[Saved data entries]
────────────────

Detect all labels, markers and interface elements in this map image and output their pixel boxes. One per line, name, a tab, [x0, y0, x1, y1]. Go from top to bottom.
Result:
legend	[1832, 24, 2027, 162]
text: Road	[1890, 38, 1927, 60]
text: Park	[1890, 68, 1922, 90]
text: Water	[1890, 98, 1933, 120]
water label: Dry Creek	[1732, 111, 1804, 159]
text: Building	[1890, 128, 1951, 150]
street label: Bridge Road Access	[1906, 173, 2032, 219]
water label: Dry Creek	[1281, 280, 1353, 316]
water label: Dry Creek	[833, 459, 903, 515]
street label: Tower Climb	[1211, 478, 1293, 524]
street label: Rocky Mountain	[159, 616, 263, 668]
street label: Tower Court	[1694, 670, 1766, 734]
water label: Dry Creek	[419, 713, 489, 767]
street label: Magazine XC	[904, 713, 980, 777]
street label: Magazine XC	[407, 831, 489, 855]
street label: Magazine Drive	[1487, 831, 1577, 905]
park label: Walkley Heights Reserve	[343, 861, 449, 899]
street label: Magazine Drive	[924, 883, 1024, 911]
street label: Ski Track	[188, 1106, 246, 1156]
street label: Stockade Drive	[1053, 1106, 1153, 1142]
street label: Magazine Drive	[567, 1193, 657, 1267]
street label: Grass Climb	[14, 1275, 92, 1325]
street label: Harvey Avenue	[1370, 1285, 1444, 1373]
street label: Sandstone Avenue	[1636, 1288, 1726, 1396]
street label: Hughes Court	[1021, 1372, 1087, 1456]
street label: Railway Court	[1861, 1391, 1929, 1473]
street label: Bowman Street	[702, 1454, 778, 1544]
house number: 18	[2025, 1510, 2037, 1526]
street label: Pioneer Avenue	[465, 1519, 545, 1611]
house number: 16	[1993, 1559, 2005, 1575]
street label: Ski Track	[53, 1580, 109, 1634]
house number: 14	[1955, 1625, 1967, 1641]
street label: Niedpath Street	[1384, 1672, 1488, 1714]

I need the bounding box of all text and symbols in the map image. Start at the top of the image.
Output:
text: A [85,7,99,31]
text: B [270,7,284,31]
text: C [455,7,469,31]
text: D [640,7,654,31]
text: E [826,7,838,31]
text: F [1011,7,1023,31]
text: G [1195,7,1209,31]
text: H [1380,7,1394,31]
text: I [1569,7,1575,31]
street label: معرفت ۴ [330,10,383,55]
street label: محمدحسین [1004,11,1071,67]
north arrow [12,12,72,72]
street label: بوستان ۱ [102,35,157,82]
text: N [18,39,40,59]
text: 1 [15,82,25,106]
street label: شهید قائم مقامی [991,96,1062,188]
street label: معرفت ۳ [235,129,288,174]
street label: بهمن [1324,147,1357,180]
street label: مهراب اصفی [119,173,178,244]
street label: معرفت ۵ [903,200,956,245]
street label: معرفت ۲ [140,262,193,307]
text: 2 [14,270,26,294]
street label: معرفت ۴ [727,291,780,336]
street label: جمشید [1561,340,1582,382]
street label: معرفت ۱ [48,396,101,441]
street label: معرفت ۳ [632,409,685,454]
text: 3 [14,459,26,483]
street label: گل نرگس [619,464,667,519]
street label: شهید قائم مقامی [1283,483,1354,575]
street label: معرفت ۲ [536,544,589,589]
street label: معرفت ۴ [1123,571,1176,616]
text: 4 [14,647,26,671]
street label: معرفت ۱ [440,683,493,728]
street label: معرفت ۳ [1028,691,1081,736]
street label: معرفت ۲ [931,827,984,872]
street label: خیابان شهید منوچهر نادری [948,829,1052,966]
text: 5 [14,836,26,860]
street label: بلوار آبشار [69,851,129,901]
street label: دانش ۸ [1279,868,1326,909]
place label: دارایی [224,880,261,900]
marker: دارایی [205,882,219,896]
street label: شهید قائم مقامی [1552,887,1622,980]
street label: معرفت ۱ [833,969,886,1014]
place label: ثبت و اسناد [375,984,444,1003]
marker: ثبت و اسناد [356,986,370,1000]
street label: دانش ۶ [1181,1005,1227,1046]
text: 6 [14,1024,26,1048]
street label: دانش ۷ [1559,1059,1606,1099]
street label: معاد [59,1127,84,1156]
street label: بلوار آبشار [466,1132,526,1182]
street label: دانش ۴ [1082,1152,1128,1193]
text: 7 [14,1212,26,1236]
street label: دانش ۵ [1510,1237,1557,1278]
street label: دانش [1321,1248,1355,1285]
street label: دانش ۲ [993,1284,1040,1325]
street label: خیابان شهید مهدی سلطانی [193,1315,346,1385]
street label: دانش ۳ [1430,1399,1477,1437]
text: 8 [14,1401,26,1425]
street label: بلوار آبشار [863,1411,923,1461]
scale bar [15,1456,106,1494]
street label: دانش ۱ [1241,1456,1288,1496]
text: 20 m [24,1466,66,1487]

────────────────

Task instructions. Copy all lines from the data above that contain the word "Avenue".

Task solution.
street label: Harvey Avenue	[1370, 1285, 1444, 1373]
street label: Sandstone Avenue	[1636, 1288, 1726, 1396]
street label: Pioneer Avenue	[465, 1519, 545, 1611]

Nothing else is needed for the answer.